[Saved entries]
......

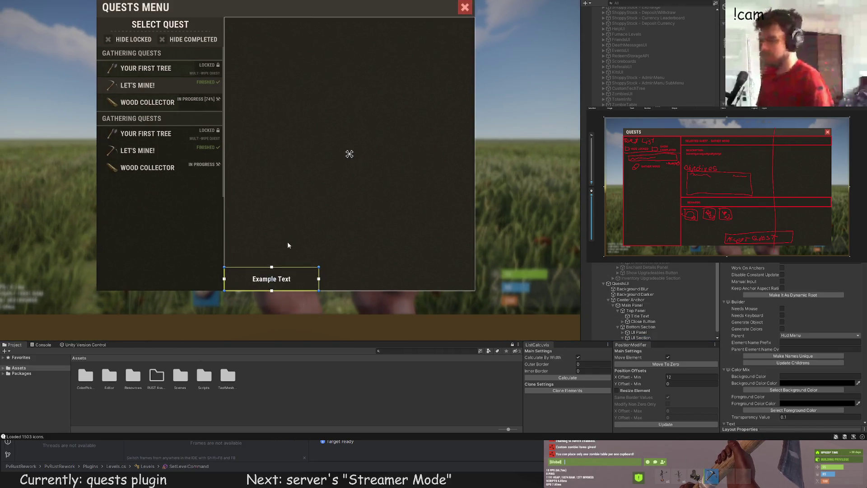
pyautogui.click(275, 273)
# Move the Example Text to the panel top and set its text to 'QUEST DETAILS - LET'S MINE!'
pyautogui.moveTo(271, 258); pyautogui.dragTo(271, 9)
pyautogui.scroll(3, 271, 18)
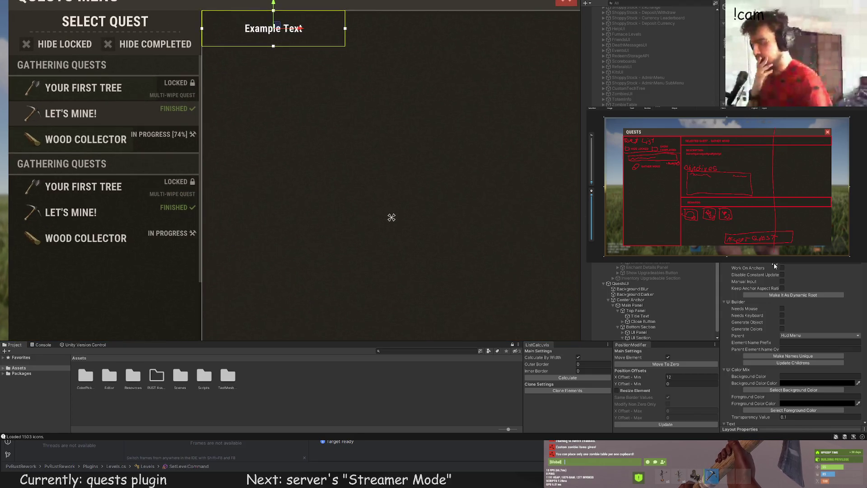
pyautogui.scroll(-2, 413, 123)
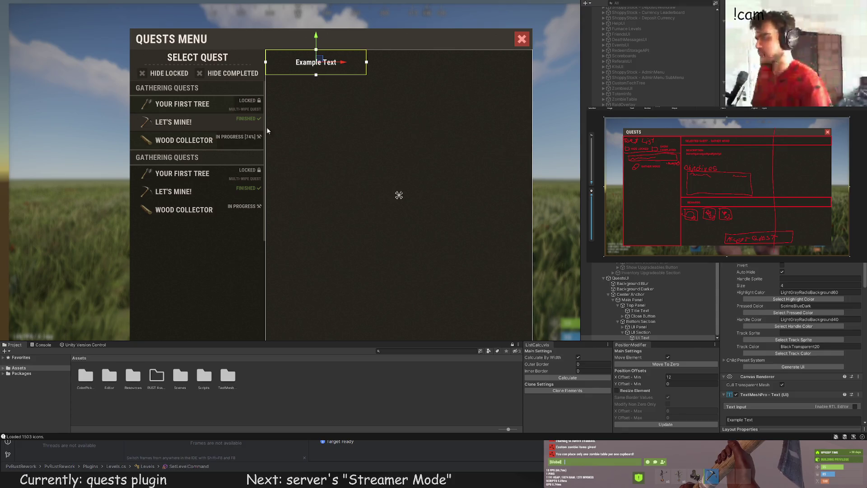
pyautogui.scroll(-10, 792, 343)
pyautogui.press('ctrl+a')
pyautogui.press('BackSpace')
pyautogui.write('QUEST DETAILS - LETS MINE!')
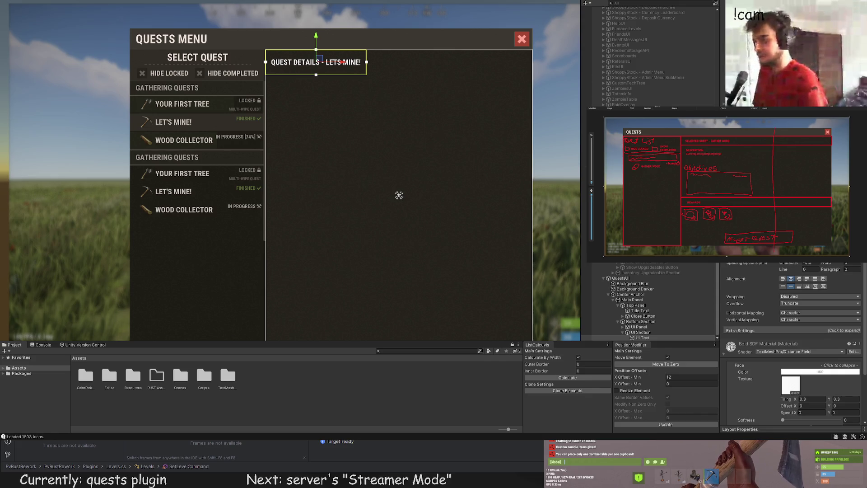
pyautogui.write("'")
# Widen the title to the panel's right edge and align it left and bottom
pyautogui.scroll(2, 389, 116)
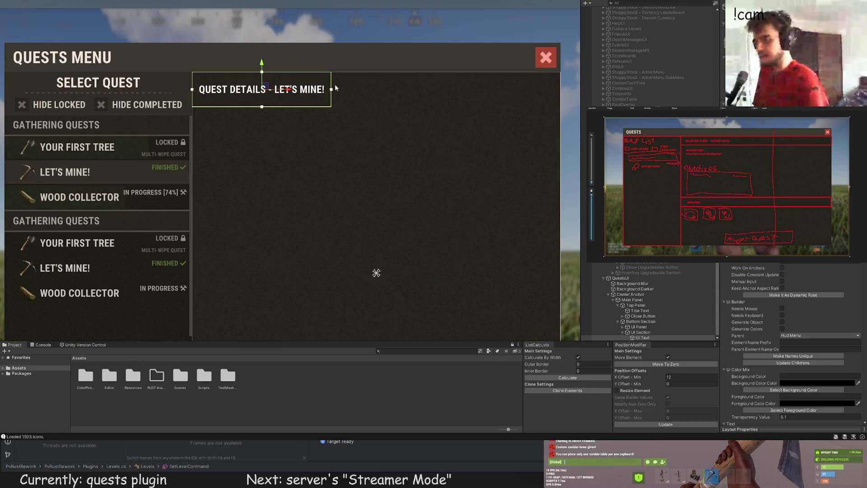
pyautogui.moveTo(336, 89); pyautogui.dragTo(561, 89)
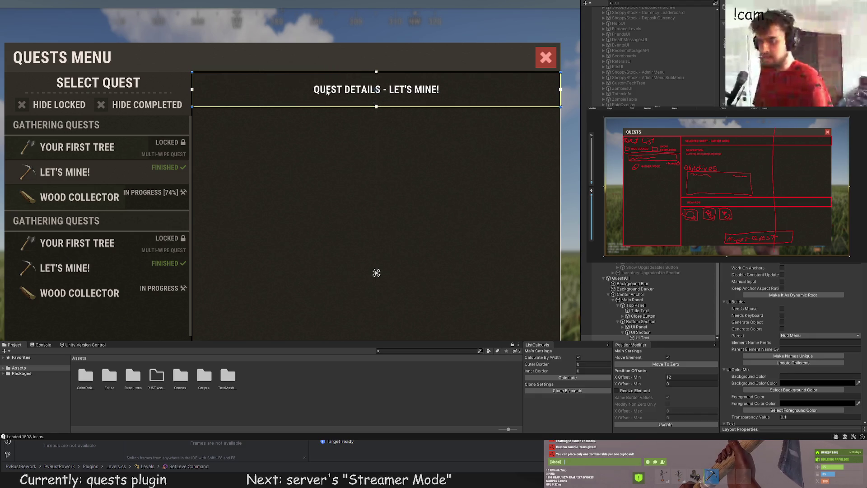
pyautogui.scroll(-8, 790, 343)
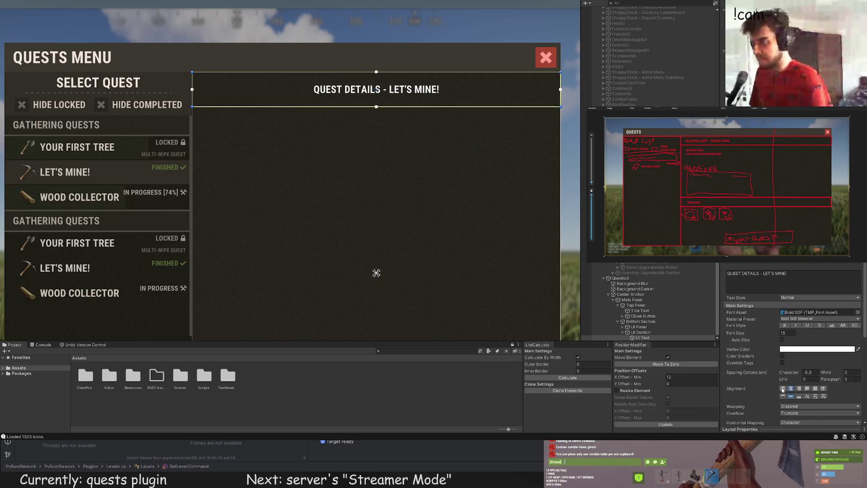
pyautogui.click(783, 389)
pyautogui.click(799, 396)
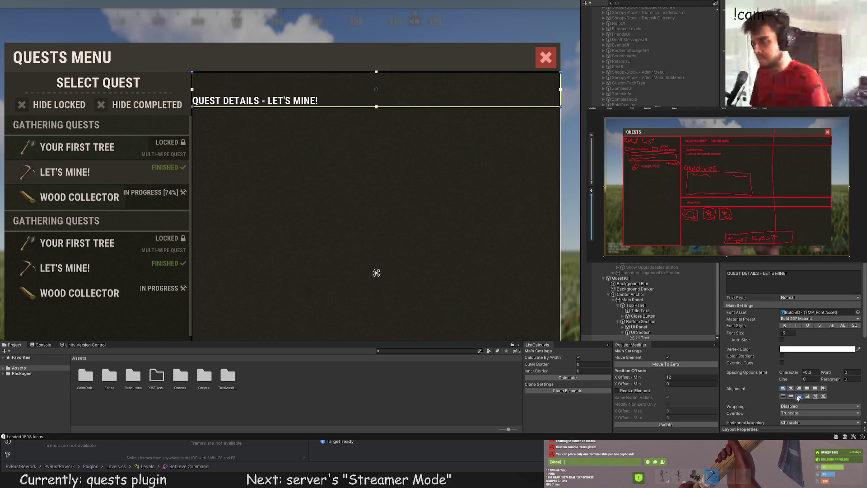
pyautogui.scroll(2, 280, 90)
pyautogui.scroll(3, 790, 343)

......

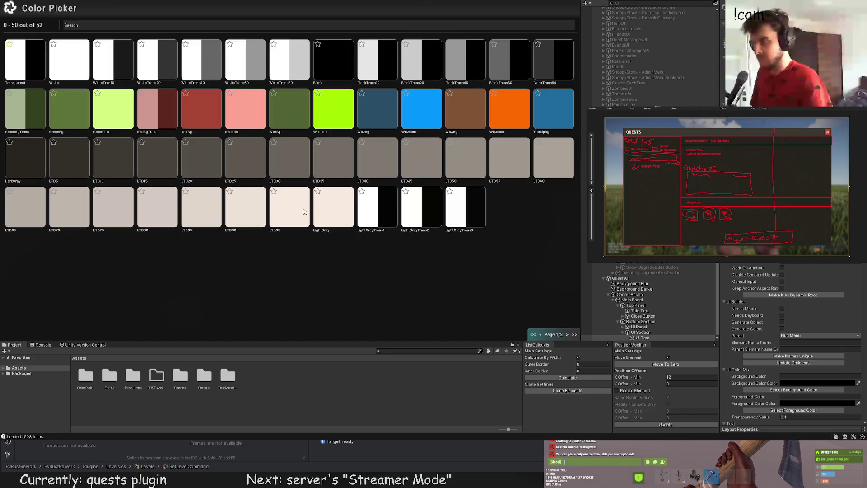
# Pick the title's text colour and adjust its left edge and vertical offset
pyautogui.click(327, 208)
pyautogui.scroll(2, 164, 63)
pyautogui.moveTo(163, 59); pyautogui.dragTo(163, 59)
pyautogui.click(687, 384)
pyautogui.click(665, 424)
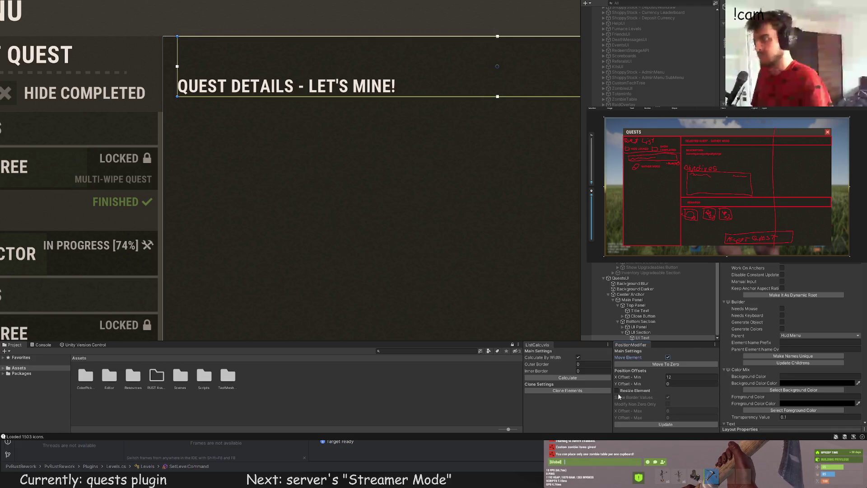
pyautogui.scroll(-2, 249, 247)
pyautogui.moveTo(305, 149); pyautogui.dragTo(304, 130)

......

From the data above, retype only the lines starting with the line with "pyautogui.click(275, 273)" and going on through the line with "pyautogui.scroll(3, 790, 343)", exactly, leaving out the pictures.

pyautogui.click(275, 273)
# Move the Example Text to the panel top and set its text to 'QUEST DETAILS - LET'S MINE!'
pyautogui.moveTo(271, 258); pyautogui.dragTo(271, 9)
pyautogui.scroll(3, 271, 18)
pyautogui.scroll(-2, 413, 123)
pyautogui.scroll(-10, 792, 343)
pyautogui.press('ctrl+a')
pyautogui.press('BackSpace')
pyautogui.write('QUEST DETAILS - LETS MINE!')
pyautogui.write("'")
# Widen the title to the panel's right edge and align it left and bottom
pyautogui.scroll(2, 389, 116)
pyautogui.moveTo(336, 89); pyautogui.dragTo(561, 89)
pyautogui.scroll(-8, 790, 343)
pyautogui.click(783, 389)
pyautogui.click(799, 396)
pyautogui.scroll(2, 280, 90)
pyautogui.scroll(3, 790, 343)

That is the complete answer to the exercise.